Cuando su hija se lo propuso, la señora se puso una energúmena. La haló de los pelos y la amenazó con botarla de la casa, si era que decidía estudiar una carrera que «no fuese digna de su familia». Esa tarde, Margarita fue llorando adonde mi hermana para buscar consejo y consuelo. Ada la animó a que la enfrentara, que buscara un trabajo part time para costearse los estudios y buscase el apoyo de su papá, pero estos consejos cayeron en saco roto. Ella le tenía tanto miedo a su madre, que simplemente tuvo que hacer lo que le ordenaba, lo quisiera o no.

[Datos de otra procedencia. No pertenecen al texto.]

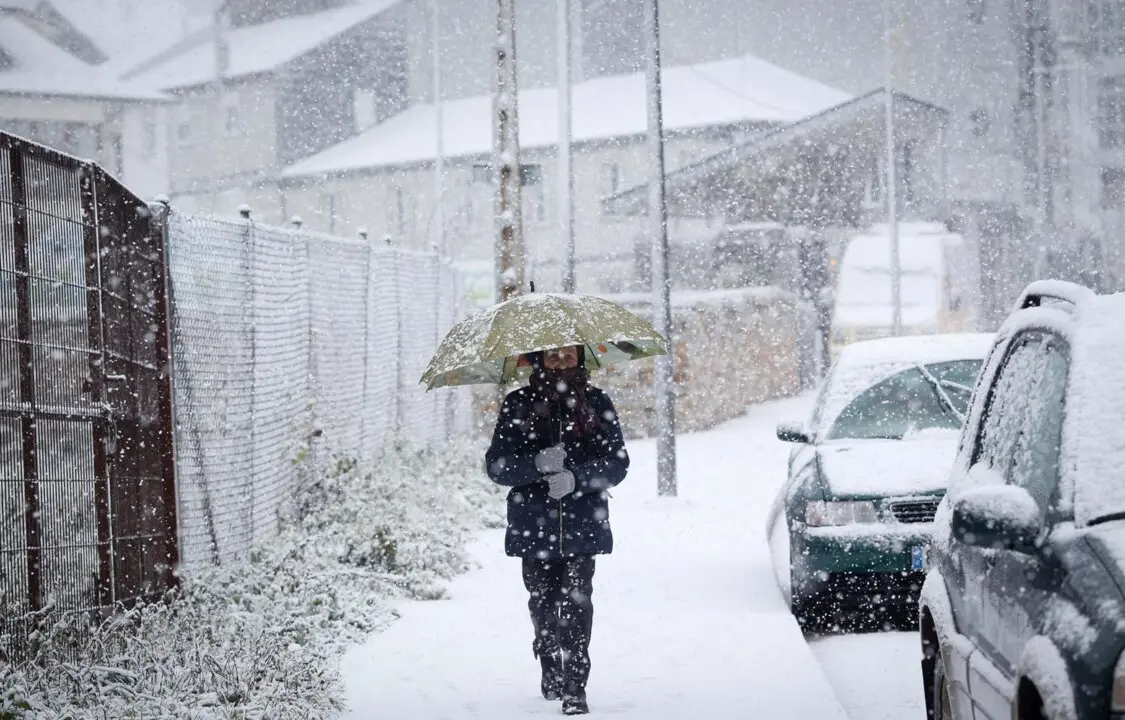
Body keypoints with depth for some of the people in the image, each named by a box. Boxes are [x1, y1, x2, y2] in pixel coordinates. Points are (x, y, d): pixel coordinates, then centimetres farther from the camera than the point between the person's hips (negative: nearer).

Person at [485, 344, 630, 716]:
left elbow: (617, 461, -1)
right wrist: (537, 464, -20)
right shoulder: (518, 405, 3)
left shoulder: (596, 403, 4)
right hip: (534, 525, 1)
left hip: (583, 522, -1)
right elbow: (497, 464, -1)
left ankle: (575, 685, -10)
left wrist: (576, 477, -18)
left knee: (577, 599, -11)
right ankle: (550, 670, 32)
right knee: (542, 600, 8)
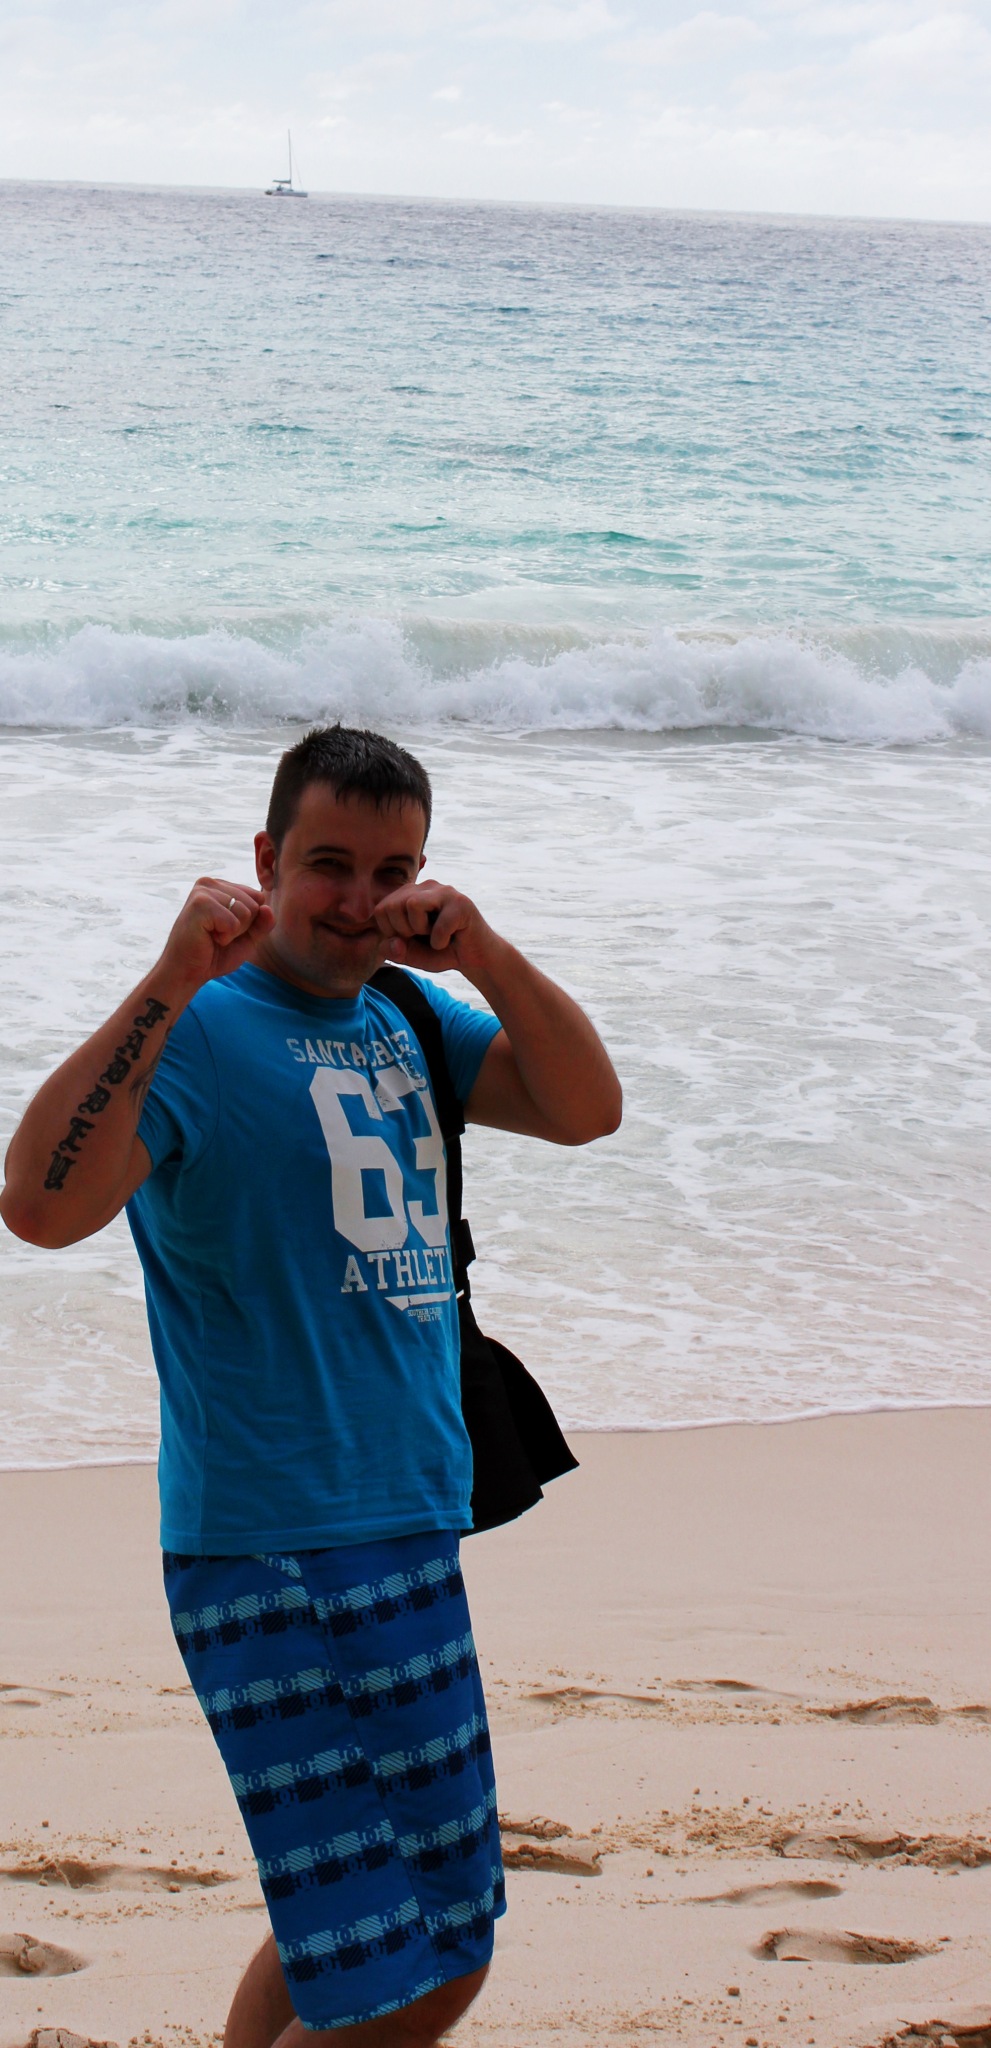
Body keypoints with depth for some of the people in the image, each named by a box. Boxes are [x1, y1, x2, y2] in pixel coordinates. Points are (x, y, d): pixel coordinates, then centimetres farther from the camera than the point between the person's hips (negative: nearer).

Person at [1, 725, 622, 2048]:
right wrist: (173, 981, -29)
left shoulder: (403, 1021, 13)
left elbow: (585, 1109, 8)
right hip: (269, 1556, -8)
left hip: (410, 1539, 8)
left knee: (408, 1941, 15)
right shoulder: (196, 1033, -11)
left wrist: (482, 955, -5)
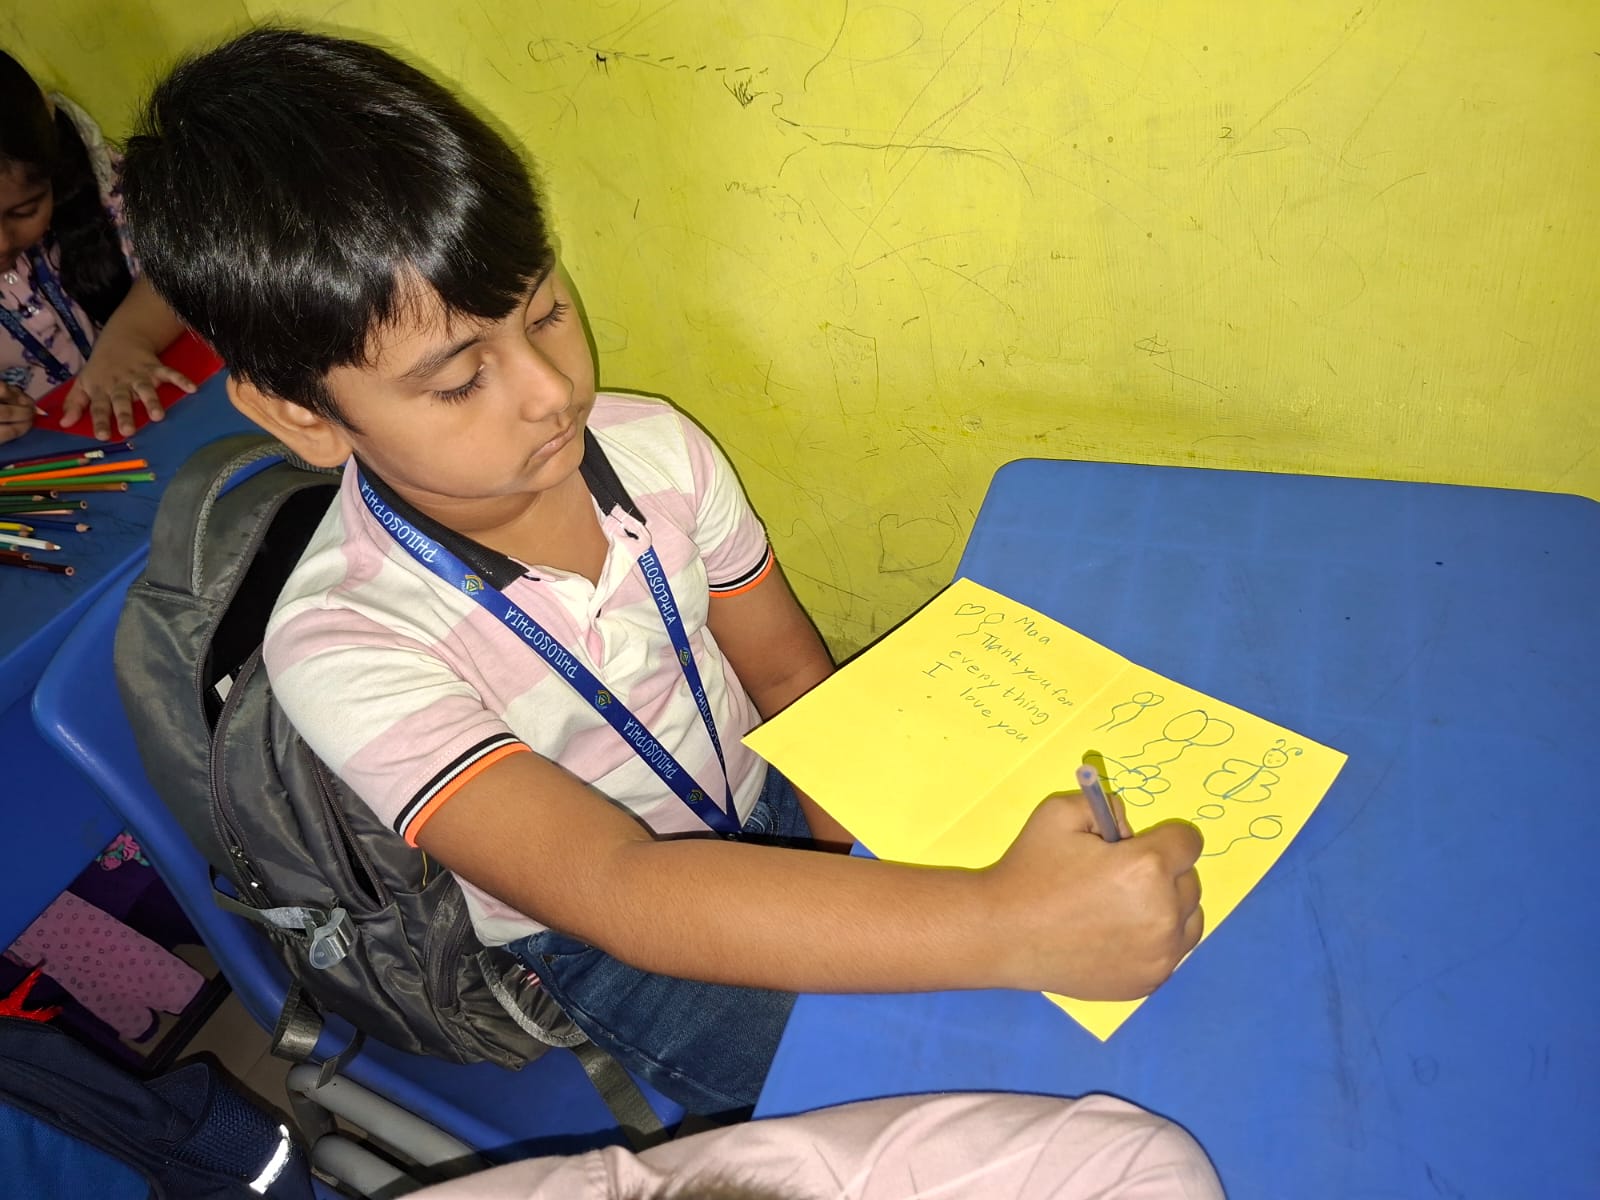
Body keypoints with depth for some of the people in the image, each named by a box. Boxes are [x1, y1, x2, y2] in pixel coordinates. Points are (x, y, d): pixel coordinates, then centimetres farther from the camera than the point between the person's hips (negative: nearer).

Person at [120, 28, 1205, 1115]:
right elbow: (616, 889, -40)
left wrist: (859, 860, -18)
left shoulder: (655, 450, -15)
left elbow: (790, 673, -2)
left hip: (771, 805, 4)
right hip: (605, 946, -4)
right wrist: (1001, 929, -48)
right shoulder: (343, 648, -29)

—¿Y su papá no podía contradecir a su esposa? —pregunté, indignado—. Quiero decir, era su hija también, ¿sí? ¿Cómo podía permitir que la tratara de esa manera? —pregunté moviendo los brazos, como si tuviera al padre de Margarita delante de mí y le estuviera reclamando—. ¿Acaso no podía imponer orden en su casa y hacer que su mujer respetara a su hija? Si nuestro viejo, a veces cuando grita, en una mamá le tiene miedo.
Ada soltó una pequeña risa.
—Ay, Lucho, él no es como nuestro viejito. Y más cuando tiene semejante rabo de paja. —Hizo una mueca de decepción.
—Si te refieres a que le fue infiel a la vieja esa... —Sacudí la cabeza, fastidiado—. Con ese carácter de mierda que tiene, lo comprendo; hasta yo lo hubiera hecho.
Ella me dedicó una mirada de decepción.
—¿Le hubieras sido infiel a Margarita?